:: WHAT THE EXERCISE ASKS ::
Produce a verbatim transcription of the entries, with all pictures omitted.

:: PROVIDED DATA ::
+ + + +

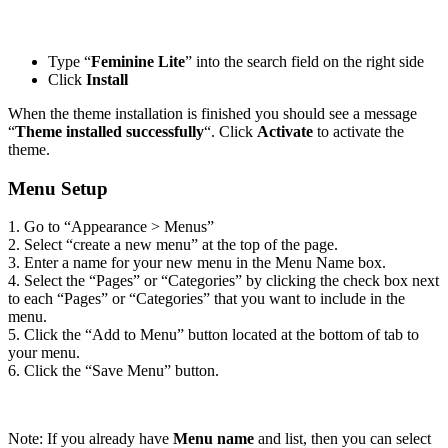
Type “
Feminine Lite
” into the search field on the right side
Click
Install
When the theme installation is finished you should see a message
“
Theme installed successfully
“. Click
Activate
to activate the
theme.
Menu Setup
1. Go to “Appearance > Menus”
2. Select “create a new menu” at the top of the page.
3. Enter a name for your new menu in the Menu Name box.
4. Select the “Pages” or “Categories” by clicking the check box next
to each “Pages” or “Categories” that you want to include in the
menu.
5. Click the “Add to Menu” button located at the bottom of tab to
your menu.
6. Click the “Save Menu” button.
Note: If you already have
Menu name
and list, then you can select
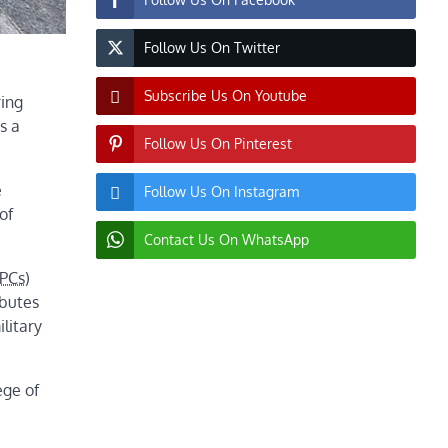
Follow Us On Twitter
Subscribe Us On Youtube
ring
s a
Follow Us On Pinterest
e
Follow Us On Instagram
of
Contact Us On WhatsApp
PCs
)
ibutes
litary
ege of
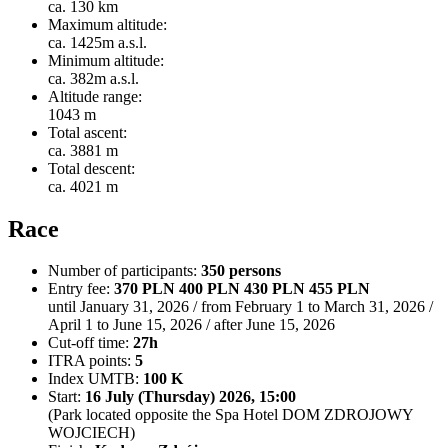
ca. 130 km
Maximum altitude:
ca. 1425m a.s.l.
Minimum altitude:
ca. 382m a.s.l.
Altitude range:
1043 m
Total ascent:
ca. 3881 m
Total descent:
ca. 4021 m
Race
Number of participants:
350 persons
Entry fee:
370 PLN 400 PLN 430 PLN 455 PLN
until January 31, 2026 / from February 1 to March 31, 2026 /
April 1 to June 15, 2026 / after June 15, 2026
Cut-off time:
27h
ITRA points:
5
Index UMTB:
100 K
Start:
16 July (Thursday) 2026, 15:00
(Park located opposite the Spa Hotel DOM ZDROJOWY
WOJCIECH)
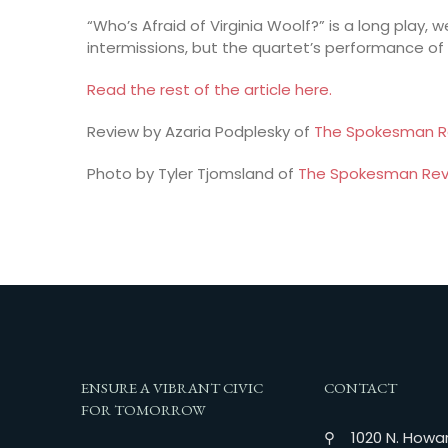
“Who’s Afraid of Virginia Woolf?” is a long play, 
intermissions, but the quartet’s performance of
Read the rest of the article here.
Review by Azaria Podplesky of
The Spokesman R
Photo by Tyler Tjomsland of
The Spokesman Rev
ENSURE A VIBRANT CIVIC
CONTACT
FOR TOMORROW
⚲ 1020 N. Howar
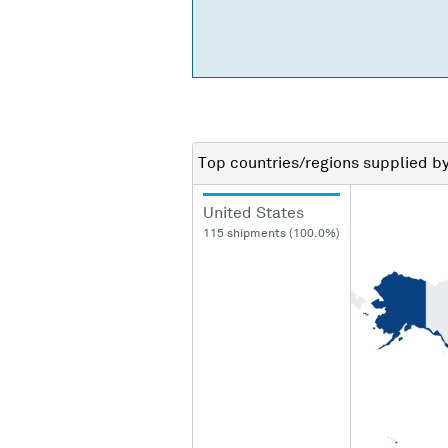
Top countries/regions
supplied b
United States
115 shipments (100.0%)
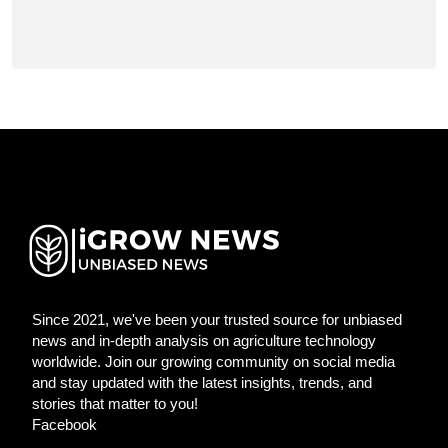
Since 2021, we've been your trusted source for unbiased
news and in-depth analysis on agriculture technology
worldwide. Join our growing community on social media
and stay updated with the latest insights, trends, and
stories that matter to you!
Facebook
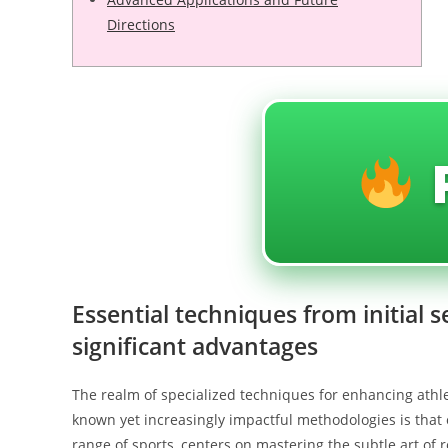
Directions
Essential techniques from initial 
significant advantages
The realm of specialized techniques for enhancing athle
known yet increasingly impactful methodologies is that
range of sports, centers on mastering the subtle art of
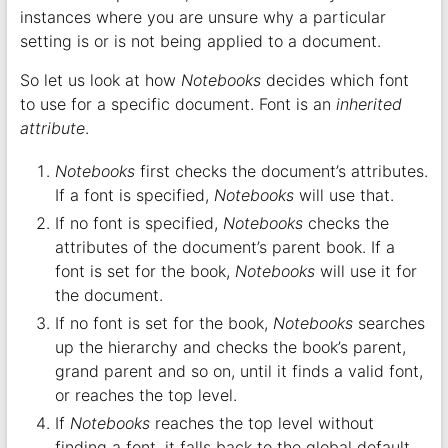
instances where you are unsure why a particular
setting is or is not being applied to a document.
So let us look at how
Notebooks
decides which font
to use for a specific document. Font is an
inherited
attribute
.
Notebooks
first checks the document’s attributes.
If a font is specified,
Notebooks
will use that.
If no font is specified,
Notebooks
checks the
attributes of the document’s parent book. If a
font is set for the book,
Notebooks
will use it for
the document.
If no font is set for the book,
Notebooks
searches
up the hierarchy and checks the book’s parent,
grand parent and so on, until it finds a valid font,
or reaches the top level.
If
Notebooks
reaches the top level without
finding a font, it falls back to the global default,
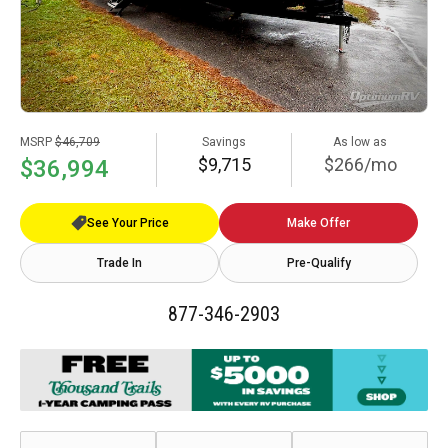
MSRP
$46,709
Savings
As low as
$9,715
$266/mo
$36,994
See Your Price
Make Offer
Trade In
Pre-Qualify
877-346-2903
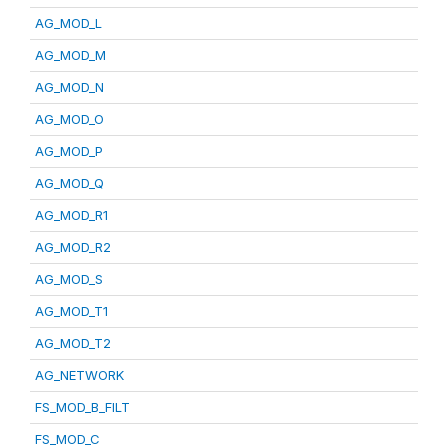
AG_MOD_L
AG_MOD_M
AG_MOD_N
AG_MOD_O
AG_MOD_P
AG_MOD_Q
AG_MOD_R1
AG_MOD_R2
AG_MOD_S
AG_MOD_T1
AG_MOD_T2
AG_NETWORK
FS_MOD_B_FILT
FS_MOD_C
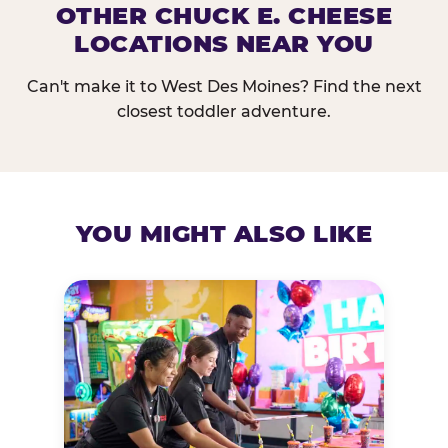
OTHER CHUCK E. CHEESE
LOCATIONS NEAR YOU
Can't make it to West Des Moines? Find the next
closest toddler adventure.
YOU MIGHT ALSO LIKE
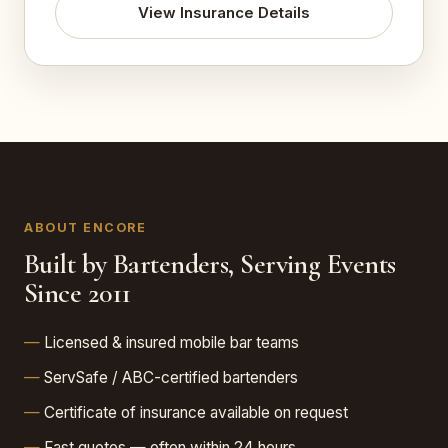
View Insurance Details
ABOUT ENCORE
Built by Bartenders, Serving Events
Since 2011
Licensed & insured mobile bar teams
ServSafe / ABC-certified bartenders
Certificate of insurance available on request
Fast quotes — often within 24 hours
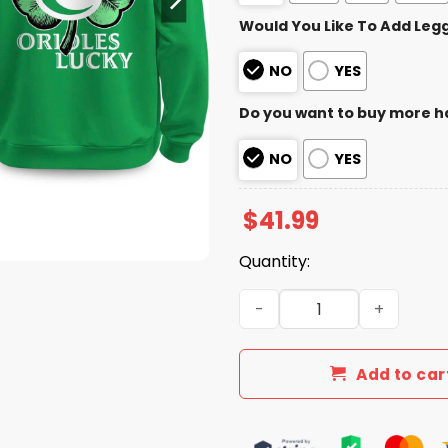
Would You Like To Add Leg
NO
YES
Do you want to buy more h
NO
YES
$
41.99
Quantity:
Orioles 2026 St. Patrick’s 
Add to car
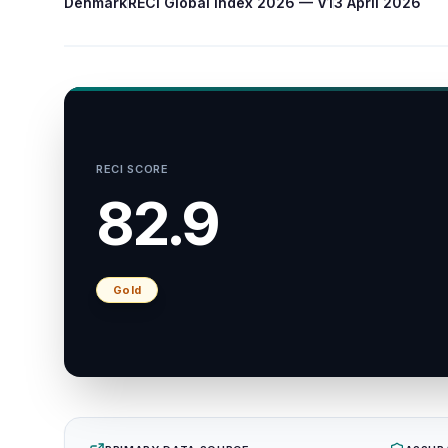
Denmark
RECI Global Index 2026 — V1
3 April 2026
RECI SCORE
82.9
Gold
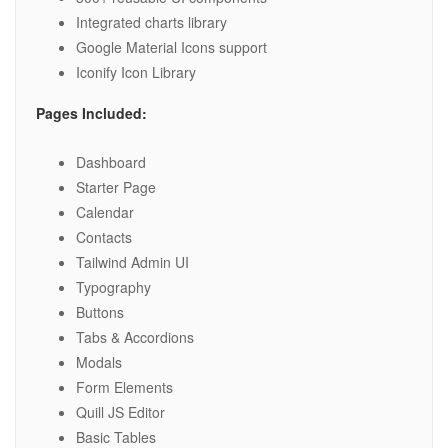
Integrated charts library
Google Material Icons support
Iconify Icon Library
Pages Included:
Dashboard
Starter Page
Calendar
Contacts
Tailwind Admin UI
Typography
Buttons
Tabs & Accordions
Modals
Form Elements
Quill JS Editor
Basic Tables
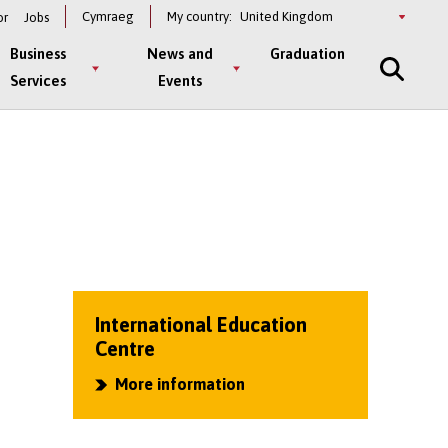
Select
Cymraeg
My country:
or
Jobs
a
country
Business
News and
Graduation
Services
Events
International Education
Centre
More information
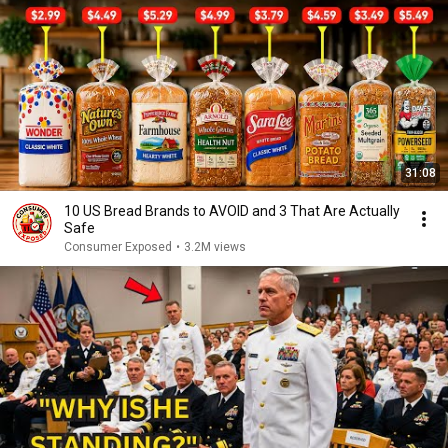
31:08
10 US Bread Brands to AVOID and 3 That Are Actually
Safe
Consumer Exposed
•
3.2M views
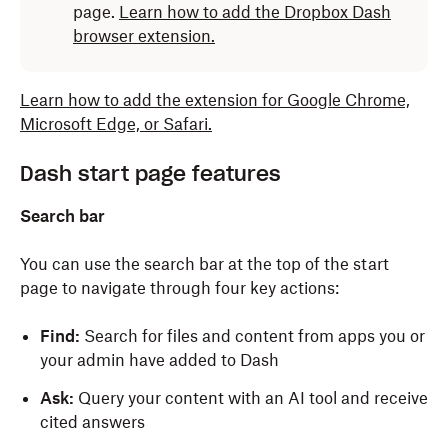
page.
Learn how to add the Dropbox Dash
browser extension.
Learn how to add the extension for Google Chrome,
Microsoft Edge, or Safari.
Dash start page features
Search bar
You can use the search bar at the top of the start
page to navigate through four key actions:
Find:
Search for files and content from apps you or
your admin have added to Dash
Ask:
Query your content with an AI tool and receive
cited answers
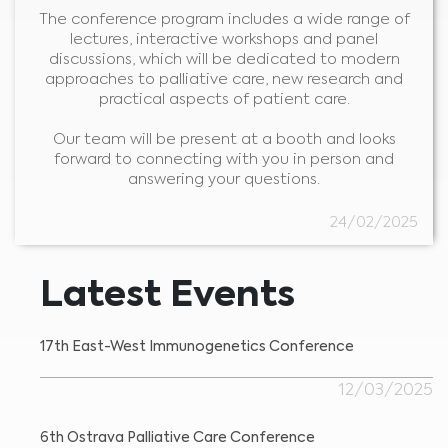
The conference program includes a wide range of
lectures, interactive workshops and panel
discussions, which will be dedicated to modern
approaches to palliative care, new research and
practical aspects of patient care.
Our team will be present at a booth and looks
forward to connecting with you in person and
answering your questions.
Medical Advice Disclaimer
24/02/2025
DISCLAIMER: THIS WEBSITE DOES NOT PROVIDE MEDICAL
ADVICE
The information, including but not limited to, text, graphics, images and
other material contained on this website is for informational purposes and
Latest Events
sometimes is limited to healthcare professionals only. The owner of this
website cannot be held responsible for any errors, inaccuracies or irregularities
that this website or any linked content may contain.
No material on this site is intended to be a substitute for professional medical
advice, diagnosis or treatment. Always seek the advice of your physician or
17th East-West Immunogenetics Conference
other qualified healthcare providers with any questions you may have
regarding a medical condition or treatment before undertaking a new
I am a healthcare professional
health care regimen, and never disregard professional medical advice or
delay in seeking it because of something you have read on this website.
Please select your market :
12/03/2025
6th Ostrava Palliative Care Conference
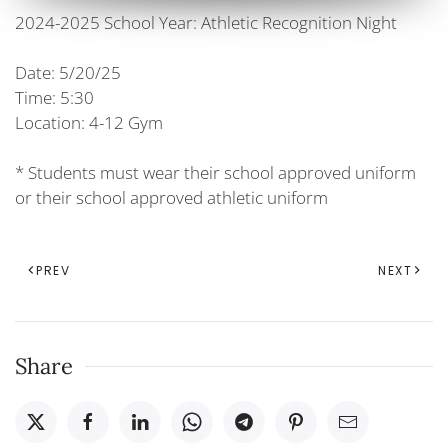
2024-2025 School Year: Athletic Recognition Night
Date: 5/20/25
Time: 5:30
Location: 4-12 Gym
* Students must wear their school approved uniform
or their school approved athletic uniform
PREV
NEXT
Share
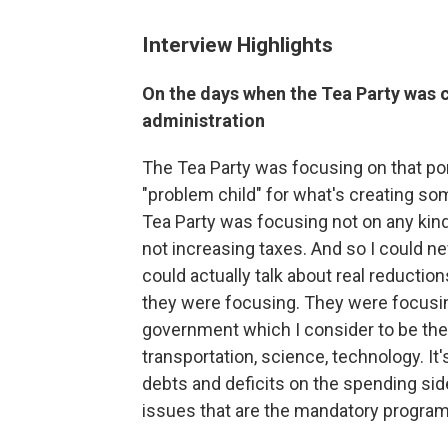
Interview Highlights
On the days when the Tea Party was c
administration
The Tea Party was focusing on that port
"problem child" for what's creating so
Tea Party was focusing not on any kind
not increasing taxes. And so I could ne
could actually talk about real reductio
they were focusing. They were focusing
government which I consider to be the 
transportation, science, technology. It'
debts and deficits on the spending side
issues that are the mandatory programs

+ + + +

:: SOLUTION FOR THIS TASK ::
Type “
Feminine Lite
” into the search field on the right side
Click
Install
When the theme installation is finished you should see a message
“
Theme installed successfully
“. Click
Activate
to activate the
theme.
Menu Setup
1. Go to “Appearance > Menus”
2. Select “create a new menu” at the top of the page.
3. Enter a name for your new menu in the Menu Name box.
4. Select the “Pages” or “Categories” by clicking the check box next
to each “Pages” or “Categories” that you want to include in the
menu.
5. Click the “Add to Menu” button located at the bottom of tab to
your menu.
6. Click the “Save Menu” button.
Note: If you already have
Menu name
and list, then you can select
Follow Us On Twitter
Subscribe Us On Youtube
ring
s a
Follow Us On Pinterest
e
Follow Us On Instagram
of
Contact Us On WhatsApp
PCs
)
ibutes
litary
ege of
ca. 130 km
Maximum altitude:
ca. 1425m a.s.l.
Minimum altitude:
ca. 382m a.s.l.
Altitude range:
1043 m
Total ascent:
ca. 3881 m
Total descent:
ca. 4021 m
Race
Number of participants:
350 persons
Entry fee:
370 PLN 400 PLN 430 PLN 455 PLN
until January 31, 2026 / from February 1 to March 31, 2026 /
April 1 to June 15, 2026 / after June 15, 2026
Cut-off time:
27h
ITRA points:
5
Index UMTB:
100 K
Start:
16 July (Thursday) 2026, 15:00
(Park located opposite the Spa Hotel DOM ZDROJOWY
WOJCIECH)
“Who’s Afraid of Virginia Woolf?” is a long play, 
intermissions, but the quartet’s performance of
Read the rest of the article here.
Review by Azaria Podplesky of
The Spokesman R
Photo by Tyler Tjomsland of
The Spokesman Rev
ENSURE A VIBRANT CIVIC
CONTACT
FOR TOMORROW
⚲ 1020 N. Howar
Top countries/regions
supplied b
United States
115 shipments (100.0%)
Since 2021, we've been your trusted source for unbiased
news and in-depth analysis on agriculture technology
worldwide. Join our growing community on social media
and stay updated with the latest insights, trends, and
stories that matter to you!
Facebook
Directions
Essential techniques from initial 
significant advantages
The realm of specialized techniques for enhancing athle
known yet increasingly impactful methodologies is that
range of sports, centers on mastering the subtle art of
instances where you are unsure why a particular
setting is or is not being applied to a document.
So let us look at how
Notebooks
decides which font
to use for a specific document. Font is an
inherited
attribute
.
Notebooks
first checks the document’s attributes.
If a font is specified,
Notebooks
will use that.
If no font is specified,
Notebooks
checks the
attributes of the document’s parent book. If a
font is set for the book,
Notebooks
will use it for
the document.
If no font is set for the book,
Notebooks
searches
up the hierarchy and checks the book’s parent,
grand parent and so on, until it finds a valid font,
or reaches the top level.
If
Notebooks
reaches the top level without
finding a font, it falls back to the global default,
MSRP
$46,709
Savings
As low as
$9,715
$266/mo
$36,994
See Your Price
Make Offer
Trade In
Pre-Qualify
877-346-2903
AG_MOD_L
AG_MOD_M
AG_MOD_N
AG_MOD_O
AG_MOD_P
AG_MOD_Q
AG_MOD_R1
AG_MOD_R2
AG_MOD_S
AG_MOD_T1
AG_MOD_T2
AG_NETWORK
FS_MOD_B_FILT
FS_MOD_C
OTHER CHUCK E. CHEESE
LOCATIONS NEAR YOU
Can't make it to West Des Moines? Find the next
closest toddler adventure.
YOU MIGHT ALSO LIKE
View Insurance Details
ABOUT ENCORE
Built by Bartenders, Serving Events
Since 2011
Licensed & insured mobile bar teams
ServSafe / ABC-certified bartenders
Certificate of insurance available on request
Fast quotes — often within 24 hours
Would You Like To Add Leg
NO
YES
Do you want to buy more h
NO
YES
$
41.99
Quantity:
Orioles 2026 St. Patrick’s 
Add to car
Denmark
RECI Global Index 2026 — V1
3 April 2026
RECI SCORE
82.9
Gold
Integrated charts library
Google Material Icons support
Iconify Icon Library
Pages Included:
Dashboard
Starter Page
Calendar
Contacts
Tailwind Admin UI
Typography
Buttons
Tabs & Accordions
Modals
Form Elements
Quill JS Editor
Basic Tables
Select
Cymraeg
My country:
or
Jobs
a
country
Business
News and
Graduation
Services
Events
International Education
Centre
More information
31:08
10 US Bread Brands to AVOID and 3 That Are Actually
Safe
Consumer Exposed
•
3.2M views
page.
Learn how to add the Dropbox Dash
browser extension.
Learn how to add the extension for Google Chrome,
Microsoft Edge, or Safari.
Dash start page features
Search bar
You can use the search bar at the top of the start
page to navigate through four key actions:
Find:
Search for files and content from apps you or
your admin have added to Dash
Ask:
Query your content with an AI tool and receive
cited answers
The conference program includes a wide range of
lectures, interactive workshops and panel
discussions, which will be dedicated to modern
approaches to palliative care, new research and
practical aspects of patient care.
Our team will be present at a booth and looks
forward to connecting with you in person and
answering your questions.
Medical Advice Disclaimer
24/02/2025
DISCLAIMER: THIS WEBSITE DOES NOT PROVIDE MEDICAL
ADVICE
The information, including but not limited to, text, graphics, images and
other material contained on this website is for informational purposes and
Latest Events
sometimes is limited to healthcare professionals only. The owner of this
website cannot be held responsible for any errors, inaccuracies or irregularities
that this website or any linked content may contain.
No material on this site is intended to be a substitute for professional medical
advice, diagnosis or treatment. Always seek the advice of your physician or
17th East-West Immunogenetics Conference
other qualified healthcare providers with any questions you may have
regarding a medical condition or treatment before undertaking a new
I am a healthcare professional
health care regimen, and never disregard professional medical advice or
delay in seeking it because of something you have read on this website.
Please select your market :
12/03/2025
6th Ostrava Palliative Care Conference
2024-2025 School Year: Athletic Recognition Night
Date: 5/20/25
Time: 5:30
Location: 4-12 Gym
* Students must wear their school approved uniform
or their school approved athletic uniform
PREV
NEXT
Share
Interview Highlights
On the days when the Tea Party was c
administration
The Tea Party was focusing on that port
"problem child" for what's creating so
Tea Party was focusing not on any kind
not increasing taxes. And so I could ne
could actually talk about real reductio
they were focusing. They were focusing
government which I consider to be the 
transportation, science, technology. It'
debts and deficits on the spending side
issues that are the mandatory programs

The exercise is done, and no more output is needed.